A gente vai se acomodando, não percebe, mas vai caindo na rotina. A amizade reina em um lar onde antes viviam dois amantes pecaminosos.

A gente não deseja que tudo acabe, sonha passar décadas e mais décadas ao lado de quem tanto amamos. Amamos tanto que um dia o amor vira comodismo e nem percebemos.

A sensação de segurança ao lado do outro nos faz ter medo do novo, nos faz ter pânico de dar o primeiro passo no escuro. Encerramos a história, colocamos um ponto final. Um agoniante ponto final.

A sensação de sufocamento demora para passar e temos muito medo de começar a escrever outra história.

Eu estou com medo agora, depois de ver alguém que eu amei sete anos se tornar apenas um amigo (apenas não, o MEU MELHOR AMIGO).

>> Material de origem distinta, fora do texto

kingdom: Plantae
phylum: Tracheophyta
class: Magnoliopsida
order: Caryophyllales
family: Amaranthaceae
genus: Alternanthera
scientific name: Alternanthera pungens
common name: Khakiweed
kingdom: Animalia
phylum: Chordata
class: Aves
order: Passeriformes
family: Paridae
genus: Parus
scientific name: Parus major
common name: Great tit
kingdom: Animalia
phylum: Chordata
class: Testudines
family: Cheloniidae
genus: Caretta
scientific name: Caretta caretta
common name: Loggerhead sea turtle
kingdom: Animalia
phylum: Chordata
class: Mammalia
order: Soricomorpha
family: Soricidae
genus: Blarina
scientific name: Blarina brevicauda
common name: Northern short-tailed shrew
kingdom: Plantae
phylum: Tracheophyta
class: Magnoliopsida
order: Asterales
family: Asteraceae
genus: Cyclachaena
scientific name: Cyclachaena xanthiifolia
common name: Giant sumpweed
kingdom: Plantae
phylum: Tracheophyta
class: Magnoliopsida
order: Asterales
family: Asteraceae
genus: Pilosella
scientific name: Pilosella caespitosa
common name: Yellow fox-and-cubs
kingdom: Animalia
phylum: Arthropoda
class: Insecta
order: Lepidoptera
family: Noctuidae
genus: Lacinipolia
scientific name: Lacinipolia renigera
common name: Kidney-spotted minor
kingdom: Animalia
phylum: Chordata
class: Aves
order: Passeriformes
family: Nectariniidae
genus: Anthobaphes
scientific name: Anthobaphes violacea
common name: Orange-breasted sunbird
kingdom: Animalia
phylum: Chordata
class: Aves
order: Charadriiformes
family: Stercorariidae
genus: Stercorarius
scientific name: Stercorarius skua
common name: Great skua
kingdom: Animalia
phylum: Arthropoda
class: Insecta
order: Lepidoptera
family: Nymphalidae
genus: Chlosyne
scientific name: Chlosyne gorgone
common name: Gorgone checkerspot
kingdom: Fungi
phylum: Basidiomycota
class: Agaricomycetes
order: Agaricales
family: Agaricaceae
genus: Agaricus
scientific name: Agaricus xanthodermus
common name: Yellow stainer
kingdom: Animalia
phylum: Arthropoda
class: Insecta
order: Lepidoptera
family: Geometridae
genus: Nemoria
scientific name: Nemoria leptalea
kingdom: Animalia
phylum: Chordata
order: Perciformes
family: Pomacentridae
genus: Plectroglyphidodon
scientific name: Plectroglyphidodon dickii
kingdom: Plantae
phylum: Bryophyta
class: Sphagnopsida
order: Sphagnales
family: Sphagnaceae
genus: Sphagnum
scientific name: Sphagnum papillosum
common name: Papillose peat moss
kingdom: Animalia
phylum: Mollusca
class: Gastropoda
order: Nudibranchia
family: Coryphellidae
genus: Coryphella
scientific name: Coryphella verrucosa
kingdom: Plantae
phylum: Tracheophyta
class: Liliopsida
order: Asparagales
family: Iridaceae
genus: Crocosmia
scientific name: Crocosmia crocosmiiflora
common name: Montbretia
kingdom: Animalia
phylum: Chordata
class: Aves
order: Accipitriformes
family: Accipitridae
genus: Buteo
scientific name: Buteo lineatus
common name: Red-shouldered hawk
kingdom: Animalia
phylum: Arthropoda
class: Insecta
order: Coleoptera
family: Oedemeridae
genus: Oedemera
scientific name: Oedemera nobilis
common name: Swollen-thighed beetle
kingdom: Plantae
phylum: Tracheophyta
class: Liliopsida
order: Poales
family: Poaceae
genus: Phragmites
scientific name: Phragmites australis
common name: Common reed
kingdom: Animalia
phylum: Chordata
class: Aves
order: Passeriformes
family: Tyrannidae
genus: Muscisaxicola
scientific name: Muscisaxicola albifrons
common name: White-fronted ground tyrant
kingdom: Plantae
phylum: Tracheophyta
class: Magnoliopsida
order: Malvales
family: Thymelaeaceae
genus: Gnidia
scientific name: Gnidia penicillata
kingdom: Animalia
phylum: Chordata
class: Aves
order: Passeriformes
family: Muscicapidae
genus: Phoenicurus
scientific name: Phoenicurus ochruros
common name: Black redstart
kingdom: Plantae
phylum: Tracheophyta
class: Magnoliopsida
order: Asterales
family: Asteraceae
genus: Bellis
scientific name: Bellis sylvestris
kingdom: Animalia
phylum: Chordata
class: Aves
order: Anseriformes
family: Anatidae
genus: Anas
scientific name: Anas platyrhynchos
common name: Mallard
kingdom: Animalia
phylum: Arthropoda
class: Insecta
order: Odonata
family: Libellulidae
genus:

Mas seguimos, seguimos juntos dividindo os medos dessa nova fase, dividindo as descobertas e principalmente mantendo a amizade e o respeito.

Sete anos atrás eu não imaginava que aquele guri maravilhoso se tornaria o pai do meu filho. Que passaríamos por T-U-D-O o que já passamos, mas eu sabia que te levaria do meu lado para o resto da vida, independente do que acontecesse. E assim se fez!

Ainda existe sentimento. Afinal, são sete anos. Ainda existe medo, ciúmes, amor.

Por dois anos dividimos amor, angústias e descobertas aqui no FALA GORDA, e por muito tempo ainda será assim. Vai que um dia vire as loucuras da vida a cinco (haha). Espero que possamos encontrar pessoas que nos amem e nos façam tão bem quanto fizemos um ao outro. E que entenda que os princípios com que formamos essa família vão além de ver o filho apenas uma vez por semana ou dar um dinheiro pro cacho de banana, haha.